If you and others object to this so strongly, because suddenly conversation becomes impossible if one uses terms in a specific and unambiguous way that you don't agree with, let's not allow it to interfere with our communication. Give me a word. Give me a word and I will use it. you pick the fucking word to encapsulate "a person who is motivated to grossly abuse my trust and their authority in an attempt to fuck with my child's head, damaging their sexuality and their sanity, in secret and against my expressed wishes, to a degree that makes keeping them and anyone who associates with or supports them as far away from anyone I care about as possible", and scout's honor I will use that word unfailingly from now on. I will even translate quotes from others into that word, because I sincerely believe that is the idea most of them are trying to communicate.

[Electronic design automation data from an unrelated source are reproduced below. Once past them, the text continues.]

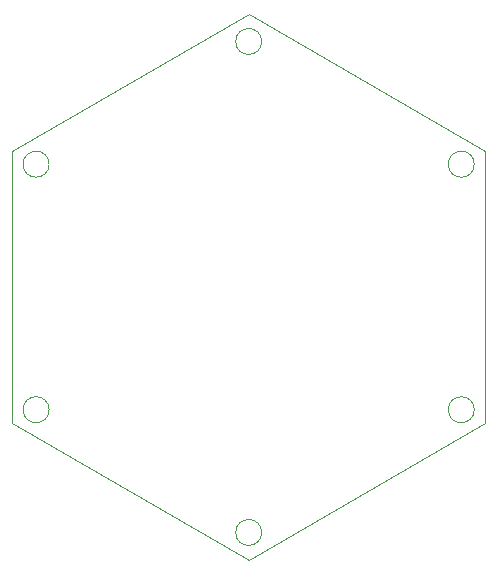
<source format=gbr>
%TF.GenerationSoftware,KiCad,Pcbnew,(6.0.4)*%
%TF.CreationDate,2023-05-25T13:34:33-04:00*%
%TF.ProjectId,PWR,5057522e-6b69-4636-9164-5f7063625858,rev?*%
%TF.SameCoordinates,Original*%
%TF.FileFunction,Profile,NP*%
%FSLAX46Y46*%
G04 Gerber Fmt 4.6, Leading zero omitted, Abs format (unit mm)*
G04 Created by KiCad (PCBNEW (6.0.4)) date 2023-05-25 13:34:33*
%MOMM*%
%LPD*%
G01*
G04 APERTURE LIST*
%TA.AperFunction,Profile*%
%ADD10C,0.100000*%
%TD*%
G04 APERTURE END LIST*
D10*
X127000000Y-83858984D02*
X127000000Y-106952994D01*
X148100000Y-74621379D02*
G75*
G03*
X148100000Y-74621379I-1100000J0D01*
G01*
X130100000Y-85013684D02*
G75*
G03*
X130100000Y-85013684I-1100000J0D01*
G01*
X147000000Y-72311978D02*
X127000000Y-83858984D01*
X148100000Y-116190599D02*
G75*
G03*
X148100000Y-116190599I-1100000J0D01*
G01*
X166100000Y-105798294D02*
G75*
G03*
X166100000Y-105798294I-1100000J0D01*
G01*
X127000000Y-106952994D02*
X147000000Y-118500000D01*
X130100000Y-105798294D02*
G75*
G03*
X130100000Y-105798294I-1100000J0D01*
G01*
X167000000Y-106952994D02*
X167000000Y-83858984D01*
X167000000Y-83858984D02*
X147000000Y-72311978D01*
X147000000Y-118500000D02*
X167000000Y-106952994D01*
X166100000Y-85013684D02*
G75*
G03*
X166100000Y-85013684I-1100000J0D01*
G01*
M02*

</source>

This offer is open to any blue here. Pick the word that you think fairly encapsulates the above concept, and you will never hear "groomer" from me again. Make it as anodyne as you like, as anodyne as possible; it will pick up all the negative affect it needs in very short order.

(8 letters or less please for convenience, please and thank you.)

"Recruiter" is nine letters.

That works just fine for me. Done and done.

Expanding it explicitly to “trans recruiters” the first time in a post/reply should work pretty darn well, like my verbose replacement for “woke”: “purity spiral progressives.” It’s descriptive without being pejorative.

I’ll probably use it too, except in the cases where instances of clear sexual grooming occur, like taking kids to strip clubs or giving them pornographic books in schools.

I really, really like "purity spiral progressives" as a substitute for "woke." I must be one of the most prominent complainers around here about "woke" as a term, but, gosh, "purity spiral progressives" is just precise. It tells me exactly what you're referring to and why you think it's bad.

It probably helps that I also agree with you that purity spirals are both common and pernicious amongst people with views similar to mine. You say "woke" and I say "Well, okay, do you mean me or not?" You say "purity spiral" and I say "Oh, yes, big problem, yup, I can follow what you're complaining about."

I am less enthused by "trans recruiters." It's better than "groomers" by a long shot, and it shares the trait of telling me what you're concerned about (namely, I assume, causing people to be transgender who otherwise would be perfectly happy as they are). It's awkward in that nobody believes themselves to be "recruiting" transgender people, so you're describing your interpretation of their behaviour in terms that imply that it is their interpretation of their behaviour when it is not. I think it ends up being keyed more closely to your specific political beliefs, as a result. I can't know who is a "trans recruiter" without knowing which behaviours you think will have the effect of creating transgender people out of people who would have been otherwise happy. There are a wide range of views on that subject, so different people are going to use the word to refer to widely different sets of people.

Still, I appreciate your efforts to find more precise terminology.

It’s not necessarily “otherwise happy” kids I’m worried for, it’s kids at that stage where they’re discovering unexpected feelings about bodies and trying to pattern-match it to what the adults around them have been teaching them.

If they’ve been told happy things about switching gender being as easy as changing Tip to Ozma, they might endure the hormones in good faith until they figure out it was just bad pattern-matching and stop, at which point they might be sterile or otherwise physically disordered.